*Task requirements*:
• a. In the post below about Haskell LLVM bindings, what routine does the examples/List.hs file build?
• b. List every class constraint in the type signature of arrayLoop in the post below about Haskell LLVM bindings.

In Haskell LLVM bindings, I am trying to define a function with a variable number of arguments (actually I mean a constant number that is not known at compile time). I found this question and I am trying to follow the answer.

I do not want to fall back completely to using the FFI for generating LLVM, I want to use the DSL as much as I could and use FFI to only do the things I cannot do via the DSL.

I managed to define a type via functionType, I am still unable to add a function to a module created by calling defineModule. I also think that the next step is to add the basic blocks to the function via FFI.appendBasicBlock which I think is easy, but how do I get the arguments via FFI.getParam inside of a do block in the CodeGenFunction monad.

like image 371
aelguindy Avatar asked Jan 26 '12 13:01

aelguindy


1 Answers

If the size of the argument list isn't known 'till runtime, you would need to convert the function to something operating on a list anyway. Note that the (IORef [Word32]) type means that an IO action will read/write a (mutable) Word32 list during program execution. Haskell programs only have to say how to mutate/read/write the list -- hence the IO() monad.

There's an examples/List.hs file in the LLVM git project you referenced. It constructs an LLVM assembly routine "arrayLoop",

arrayLoop ::
   (Phi a, IsType b,
    Num i, IsConst i, IsInteger i, IsFirstClass i, CmpRet i Bool) =>
   Value i -> Value (Ptr b) -> a ->
   (Value (Ptr b) -> a -> CodeGenFunction r a) ->
   CodeGenFunction r a
arrayLoop len ptr start loopBody = do

that increments a pointer to a list of ints, p, and decrements the remaining length, i, in each invocation of the 'body' block. That block repeatedly calls 'loopBody' and stores the result in 'vars', which is eventually returned (untouched at zero) to 's' inside the mList function:

mList ::
   CodeGenModule (Function
      (StablePtr (IORef [Word32]) -> Word32 -> Ptr Word32 -> IO Int32))

*Dataset items*:
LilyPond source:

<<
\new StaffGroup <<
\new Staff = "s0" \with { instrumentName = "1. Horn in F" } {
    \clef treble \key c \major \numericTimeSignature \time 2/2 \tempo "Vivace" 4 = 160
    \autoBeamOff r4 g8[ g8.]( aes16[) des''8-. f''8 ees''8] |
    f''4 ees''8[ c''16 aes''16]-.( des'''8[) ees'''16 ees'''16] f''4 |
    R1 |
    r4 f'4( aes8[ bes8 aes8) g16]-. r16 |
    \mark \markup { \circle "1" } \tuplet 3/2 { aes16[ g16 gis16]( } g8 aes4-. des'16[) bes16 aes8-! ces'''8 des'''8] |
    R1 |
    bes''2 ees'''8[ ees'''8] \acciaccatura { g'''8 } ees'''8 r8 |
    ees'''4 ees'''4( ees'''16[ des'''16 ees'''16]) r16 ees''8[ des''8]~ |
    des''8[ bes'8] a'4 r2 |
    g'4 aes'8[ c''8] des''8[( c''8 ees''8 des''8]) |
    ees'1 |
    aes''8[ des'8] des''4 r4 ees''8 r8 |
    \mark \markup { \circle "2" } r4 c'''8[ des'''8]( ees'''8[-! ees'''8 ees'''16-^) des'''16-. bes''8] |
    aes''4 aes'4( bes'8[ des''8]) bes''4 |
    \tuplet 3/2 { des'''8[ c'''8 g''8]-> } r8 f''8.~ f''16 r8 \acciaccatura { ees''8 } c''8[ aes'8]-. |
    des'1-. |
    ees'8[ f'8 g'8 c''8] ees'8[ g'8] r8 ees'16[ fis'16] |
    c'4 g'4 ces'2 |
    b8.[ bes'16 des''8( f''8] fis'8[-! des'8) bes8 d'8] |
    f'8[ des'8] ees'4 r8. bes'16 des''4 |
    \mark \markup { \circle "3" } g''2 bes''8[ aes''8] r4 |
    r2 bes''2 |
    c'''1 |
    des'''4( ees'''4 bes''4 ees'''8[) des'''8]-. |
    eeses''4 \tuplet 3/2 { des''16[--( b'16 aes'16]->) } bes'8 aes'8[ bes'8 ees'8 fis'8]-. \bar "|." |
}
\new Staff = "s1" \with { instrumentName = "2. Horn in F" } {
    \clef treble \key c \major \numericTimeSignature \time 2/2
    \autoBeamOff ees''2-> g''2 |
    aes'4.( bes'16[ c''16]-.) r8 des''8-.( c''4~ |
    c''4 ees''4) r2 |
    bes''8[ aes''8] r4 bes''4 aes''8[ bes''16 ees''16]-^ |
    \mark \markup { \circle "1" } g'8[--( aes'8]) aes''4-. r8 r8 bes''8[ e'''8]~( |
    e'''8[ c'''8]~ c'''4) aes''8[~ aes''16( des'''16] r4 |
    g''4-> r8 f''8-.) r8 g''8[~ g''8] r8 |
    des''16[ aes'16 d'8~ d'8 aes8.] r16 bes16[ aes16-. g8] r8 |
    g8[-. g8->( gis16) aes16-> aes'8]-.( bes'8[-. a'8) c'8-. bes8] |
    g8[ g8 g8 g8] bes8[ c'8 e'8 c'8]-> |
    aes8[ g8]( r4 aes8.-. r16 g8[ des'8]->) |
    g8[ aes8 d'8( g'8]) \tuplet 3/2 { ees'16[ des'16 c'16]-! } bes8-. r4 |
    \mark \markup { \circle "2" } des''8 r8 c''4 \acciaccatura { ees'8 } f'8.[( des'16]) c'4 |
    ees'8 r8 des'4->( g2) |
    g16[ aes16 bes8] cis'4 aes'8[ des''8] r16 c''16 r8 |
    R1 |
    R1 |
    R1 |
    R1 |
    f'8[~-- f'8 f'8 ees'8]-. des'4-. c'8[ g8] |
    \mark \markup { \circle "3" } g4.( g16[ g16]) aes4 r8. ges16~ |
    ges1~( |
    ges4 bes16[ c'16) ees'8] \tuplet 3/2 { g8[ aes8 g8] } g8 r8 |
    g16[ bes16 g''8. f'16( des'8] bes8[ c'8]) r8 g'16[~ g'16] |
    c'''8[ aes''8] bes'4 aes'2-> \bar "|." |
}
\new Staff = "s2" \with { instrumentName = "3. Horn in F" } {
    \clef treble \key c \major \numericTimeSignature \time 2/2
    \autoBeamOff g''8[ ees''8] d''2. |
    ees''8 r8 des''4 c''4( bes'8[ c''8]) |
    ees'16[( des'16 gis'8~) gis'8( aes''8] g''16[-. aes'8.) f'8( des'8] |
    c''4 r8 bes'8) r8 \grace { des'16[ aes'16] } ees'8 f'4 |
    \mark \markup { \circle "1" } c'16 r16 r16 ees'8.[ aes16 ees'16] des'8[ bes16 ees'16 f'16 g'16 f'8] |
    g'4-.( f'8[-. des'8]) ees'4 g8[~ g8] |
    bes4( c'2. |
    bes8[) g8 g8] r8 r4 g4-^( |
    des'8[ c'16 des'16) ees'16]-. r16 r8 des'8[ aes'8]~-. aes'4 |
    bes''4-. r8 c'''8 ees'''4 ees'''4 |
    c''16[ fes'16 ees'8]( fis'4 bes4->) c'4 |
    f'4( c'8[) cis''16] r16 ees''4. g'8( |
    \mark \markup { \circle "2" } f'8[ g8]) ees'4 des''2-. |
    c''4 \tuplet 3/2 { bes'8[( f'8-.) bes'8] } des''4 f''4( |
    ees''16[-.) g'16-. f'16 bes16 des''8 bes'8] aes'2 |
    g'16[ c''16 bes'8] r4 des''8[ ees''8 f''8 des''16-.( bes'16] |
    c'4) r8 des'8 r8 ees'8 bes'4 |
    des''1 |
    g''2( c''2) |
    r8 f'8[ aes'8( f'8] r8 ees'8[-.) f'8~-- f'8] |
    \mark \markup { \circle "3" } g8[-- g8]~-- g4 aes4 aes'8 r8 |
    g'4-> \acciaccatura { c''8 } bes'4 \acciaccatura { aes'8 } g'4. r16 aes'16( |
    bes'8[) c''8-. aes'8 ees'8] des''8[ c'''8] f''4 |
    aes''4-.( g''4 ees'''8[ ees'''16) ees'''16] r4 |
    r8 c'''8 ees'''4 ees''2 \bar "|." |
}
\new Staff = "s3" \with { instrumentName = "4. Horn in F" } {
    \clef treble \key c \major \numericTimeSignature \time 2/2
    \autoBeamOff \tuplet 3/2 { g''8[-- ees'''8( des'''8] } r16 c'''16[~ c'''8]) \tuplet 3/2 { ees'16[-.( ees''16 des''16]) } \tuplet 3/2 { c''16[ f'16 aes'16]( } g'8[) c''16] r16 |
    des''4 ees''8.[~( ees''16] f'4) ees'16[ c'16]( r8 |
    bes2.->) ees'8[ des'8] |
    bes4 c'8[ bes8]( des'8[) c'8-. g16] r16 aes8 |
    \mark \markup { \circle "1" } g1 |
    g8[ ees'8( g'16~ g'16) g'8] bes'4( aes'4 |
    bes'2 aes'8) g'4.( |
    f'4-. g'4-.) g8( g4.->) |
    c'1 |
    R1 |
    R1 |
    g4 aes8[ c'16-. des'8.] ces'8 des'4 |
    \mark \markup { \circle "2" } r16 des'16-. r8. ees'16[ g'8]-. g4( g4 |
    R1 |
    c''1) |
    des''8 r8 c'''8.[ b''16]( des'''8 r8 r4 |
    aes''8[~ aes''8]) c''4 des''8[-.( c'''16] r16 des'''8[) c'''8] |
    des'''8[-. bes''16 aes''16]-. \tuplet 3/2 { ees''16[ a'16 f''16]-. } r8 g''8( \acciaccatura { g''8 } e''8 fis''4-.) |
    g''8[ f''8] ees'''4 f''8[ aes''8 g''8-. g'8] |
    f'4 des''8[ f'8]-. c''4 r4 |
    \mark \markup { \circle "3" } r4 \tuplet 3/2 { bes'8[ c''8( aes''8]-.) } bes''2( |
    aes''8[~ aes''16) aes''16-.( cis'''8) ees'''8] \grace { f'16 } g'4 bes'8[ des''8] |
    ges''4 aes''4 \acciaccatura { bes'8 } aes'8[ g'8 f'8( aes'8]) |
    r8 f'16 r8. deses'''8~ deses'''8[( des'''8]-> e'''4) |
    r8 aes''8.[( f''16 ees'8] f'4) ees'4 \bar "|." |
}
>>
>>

*Solved tasks*:
• a. It builds an LLVM assembly routine called "arrayLoop".

• b. Phi, IsType, Num, IsConst, IsInteger, IsFirstClass, CmpRet